You are correct. The fact that so many people are saying “lol just train it on text about the game bro” reveals how little people understand how these models work, how they are trained, etc.
Microsoft's phi models are trained on a much smaller dataset. They generally aren't as amazing as the models that get talked about more, but they are more than enough to get the job done for npc lines in a game.

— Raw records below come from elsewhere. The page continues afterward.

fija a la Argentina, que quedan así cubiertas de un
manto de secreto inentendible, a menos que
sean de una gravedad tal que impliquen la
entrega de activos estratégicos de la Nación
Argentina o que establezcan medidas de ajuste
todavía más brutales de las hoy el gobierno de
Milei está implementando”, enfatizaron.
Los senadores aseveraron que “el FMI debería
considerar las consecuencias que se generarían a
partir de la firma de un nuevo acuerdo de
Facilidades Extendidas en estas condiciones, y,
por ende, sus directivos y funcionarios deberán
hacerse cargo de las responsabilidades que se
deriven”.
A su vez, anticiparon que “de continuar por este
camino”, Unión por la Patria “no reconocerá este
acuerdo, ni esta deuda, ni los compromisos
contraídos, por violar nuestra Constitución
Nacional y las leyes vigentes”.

For this to work you pretty much have to start from scratch, putting in "obvious" things like "the sun exists and when its out it casts light and shadow" and "water is a liquid (what's a liquid?) and flows downhill". Is there a corpus of information like this, but also free of facts that might be anachronistic in-universe?
With the advent of unoptimized UE5 releases becoming the norm and the mentality of shipping badly broken games by default and them only being in a good state years later if at all, I’m not sure running an LLM on device would be a good idea.
I enjoy getting my ale at the click of a button, and keep my arguing capabilities for stranger online.
There may be a place for AI driven games but there is literally no reason to shove it everywhere. Pre-written dialogue is much more enjoyable to engage with on the long term, contrasted with having to think about phrasing for an NPC that spouts generic fantasy speak.